You’re probably clear that the ACAS Code of Practice on Disciplinary and Grievance matters clearly applies when dealing with staff complaints and conduct related disciplinary matters but does it apply in other circumstances? The reason why this is an important question is that the Employment Tribunal is encouraged to give a 25% uplift to any tribunal award to reflect non-compliance with the Code.

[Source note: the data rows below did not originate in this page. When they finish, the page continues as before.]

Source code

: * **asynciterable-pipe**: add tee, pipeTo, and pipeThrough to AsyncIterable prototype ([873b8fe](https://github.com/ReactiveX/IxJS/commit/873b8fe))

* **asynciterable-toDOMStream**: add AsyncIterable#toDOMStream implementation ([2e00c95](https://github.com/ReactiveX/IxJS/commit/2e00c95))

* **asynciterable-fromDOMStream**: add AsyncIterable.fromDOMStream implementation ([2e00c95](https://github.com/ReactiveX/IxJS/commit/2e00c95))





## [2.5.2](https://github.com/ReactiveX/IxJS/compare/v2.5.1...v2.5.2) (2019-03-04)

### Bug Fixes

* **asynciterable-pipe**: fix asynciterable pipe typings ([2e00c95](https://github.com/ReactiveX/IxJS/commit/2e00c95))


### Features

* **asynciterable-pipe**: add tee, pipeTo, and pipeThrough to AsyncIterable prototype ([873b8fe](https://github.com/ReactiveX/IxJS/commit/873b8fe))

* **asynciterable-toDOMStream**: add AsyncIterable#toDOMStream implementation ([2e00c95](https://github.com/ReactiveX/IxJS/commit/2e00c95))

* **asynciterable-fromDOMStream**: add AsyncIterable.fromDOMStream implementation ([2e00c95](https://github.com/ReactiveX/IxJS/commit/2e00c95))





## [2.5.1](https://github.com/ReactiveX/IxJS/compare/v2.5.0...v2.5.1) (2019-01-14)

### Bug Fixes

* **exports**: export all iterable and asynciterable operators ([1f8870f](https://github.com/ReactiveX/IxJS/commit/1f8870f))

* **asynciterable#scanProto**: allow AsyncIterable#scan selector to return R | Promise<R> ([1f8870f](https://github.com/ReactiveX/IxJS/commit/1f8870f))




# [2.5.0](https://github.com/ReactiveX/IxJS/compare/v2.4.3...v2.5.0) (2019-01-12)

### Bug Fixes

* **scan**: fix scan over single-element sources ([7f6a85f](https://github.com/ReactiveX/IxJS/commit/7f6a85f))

At the beginning of June the Employment Appeal Tribunal (EAT) made it clear in a case called Holmes v Qineti Ltd that whilst the disciplinary part of the Code will apply to performance related matters it doesn’t apply to ill health dismissals. In that case the employer had failed to get an up to date Occupational Health report before they dismissed so it became a question of how much the employee was going to be paid by way of their unfair dismissal at the remedies hearing. The Claimant contended that the ACAS Code applied and that a 25% uplift should apply under Section 207A of the Trade Union Labour Relations (Consolidation) Act 1992. The Claimant wasn’t successful because the EAT felt that the ACAS Code applied to cases where an employee’s alleged act or omission involved culpable conduct or performance on their part that requires correctional punishment not a situation of ill-health although clearly if it was a question of failure to comply with the sickness absence procedure that might fall under the disciplinary category, in which case, it would apply.

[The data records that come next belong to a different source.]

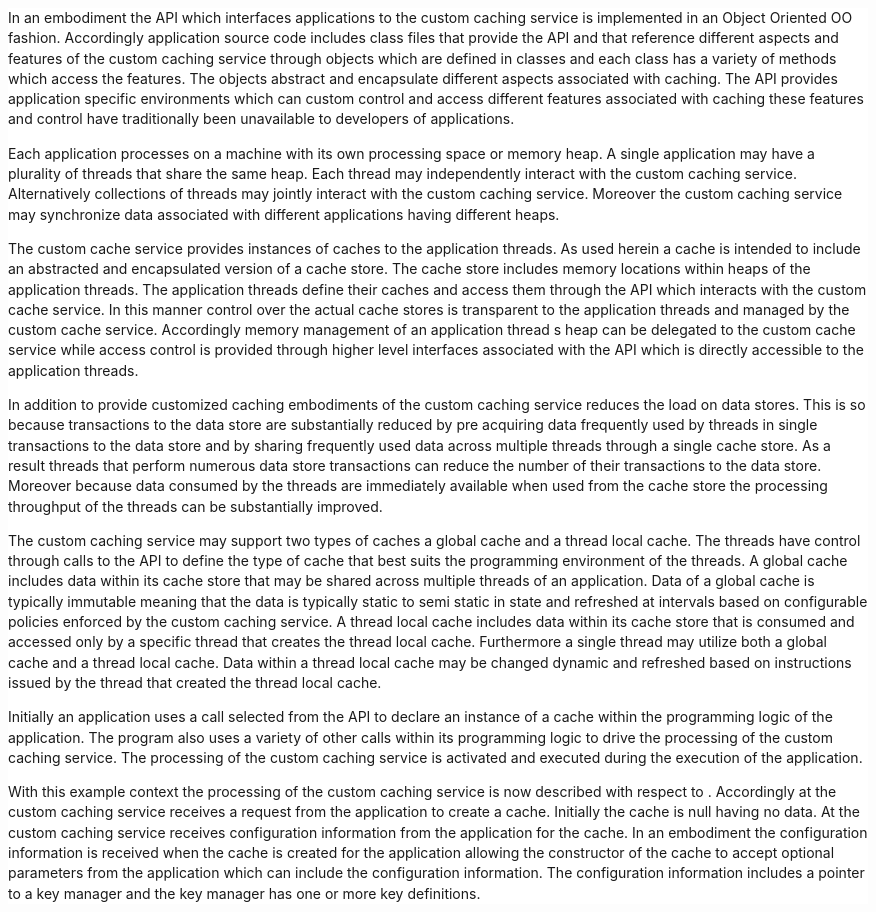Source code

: In an embodiment the API which interfaces applications to the custom caching service is implemented in an Object Oriented OO fashion. Accordingly application source code includes class files that provide the API and that reference different aspects and features of the custom caching service through objects which are defined in classes and each class has a variety of methods which access the features. The objects abstract and encapsulate different aspects associated with caching. The API provides application specific environments which can custom control and access different features associated with caching these features and control have traditionally been unavailable to developers of applications.

Each application processes on a machine with its own processing space or memory heap. A single application may have a plurality of threads that share the same heap. Each thread may independently interact with the custom caching service. Alternatively collections of threads may jointly interact with the custom caching service. Moreover the custom caching service may synchronize data associated with different applications having different heaps.

The custom cache service provides instances of caches to the application threads. As used herein a cache is intended to include an abstracted and encapsulated version of a cache store. The cache store includes memory locations within heaps of the application threads. The application threads define their caches and access them through the API which interacts with the custom cache service. In this manner control over the actual cache stores is transparent to the application threads and managed by the custom cache service. Accordingly memory management of an application thread s heap can be delegated to the custom cache service while access control is provided through higher level interfaces associated with the API which is directly accessible to the application threads.

In addition to provide customized caching embodiments of the custom caching service reduces the load on data stores. This is so because transactions to the data store are substantially reduced by pre acquiring data frequently used by threads in single transactions to the data store and by sharing frequently used data across multiple threads through a single cache store. As a result threads that perform numerous data store transactions can reduce the number of their transactions to the data store. Moreover because data consumed by the threads are immediately available when used from the cache store the processing throughput of the threads can be substantially improved.

The custom caching service may support two types of caches a global cache and a thread local cache. The threads have control through calls to the API to define the type of cache that best suits the programming environment of the threads. A global cache includes data within its cache store that may be shared across multiple threads of an application. Data of a global cache is typically immutable meaning that the data is typically static to semi static in state and refreshed at intervals based on configurable policies enforced by the custom caching service. A thread local cache includes data within its cache store that is consumed and accessed only by a specific thread that creates the thread local cache. Furthermore a single thread may utilize both a global cache and a thread local cache. Data within a thread local cache may be changed dynamic and refreshed based on instructions issued by the thread that created the thread local cache.

Initially an application uses a call selected from the API to declare an instance of a cache within the programming logic of the application. The program also uses a variety of other calls within its programming logic to drive the processing of the custom caching service. The processing of the custom caching service is activated and executed during the execution of the application.

With this example context the processing of the custom caching service is now described with respect to . Accordingly at the custom caching service receives a request from the application to create a cache. Initially the cache is null having no data. At the custom caching service receives configuration information from the application for the cache. In an embodiment the configuration information is received when the cache is created for the application allowing the constructor of the cache to accept optional parameters from the application which can include the configuration information. The configuration information includes a pointer to a key manager and the key manager has one or more key definitions.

We’ve then had a decision in Phoenix House Ltd v Stockman hot on the heels of that case which related to a ‘some other substantial reason’ (SOSR) dismissal following a breakdown in working relationships. The Employment Appeal Tribunal found that this form of dismissal also does not attract the 25% uplift for failure to comply with the Code – the view was that if Parliament had intended the Code to apply that widely then it would have legislated for this specifically.

This leaves us with redundancy dismissals and dismissals for illegality – the Code also won’t apply in those cases unless of course the employee is dismissed for example for dishonesty (a conduct issue) relating to their failure e.g. to tell their employer they were no longer legally entitled to e.g. drive a vehicle.

This should provide some reassurance to employers that where they are attempting to follow procedures to dismiss people fairly and mistakes are made, they’re not going to be clobbered by this extra 25% uplift although clearly if they don’t follow fair procedures they can be vulnerable to a finding of unfair dismissal in any event.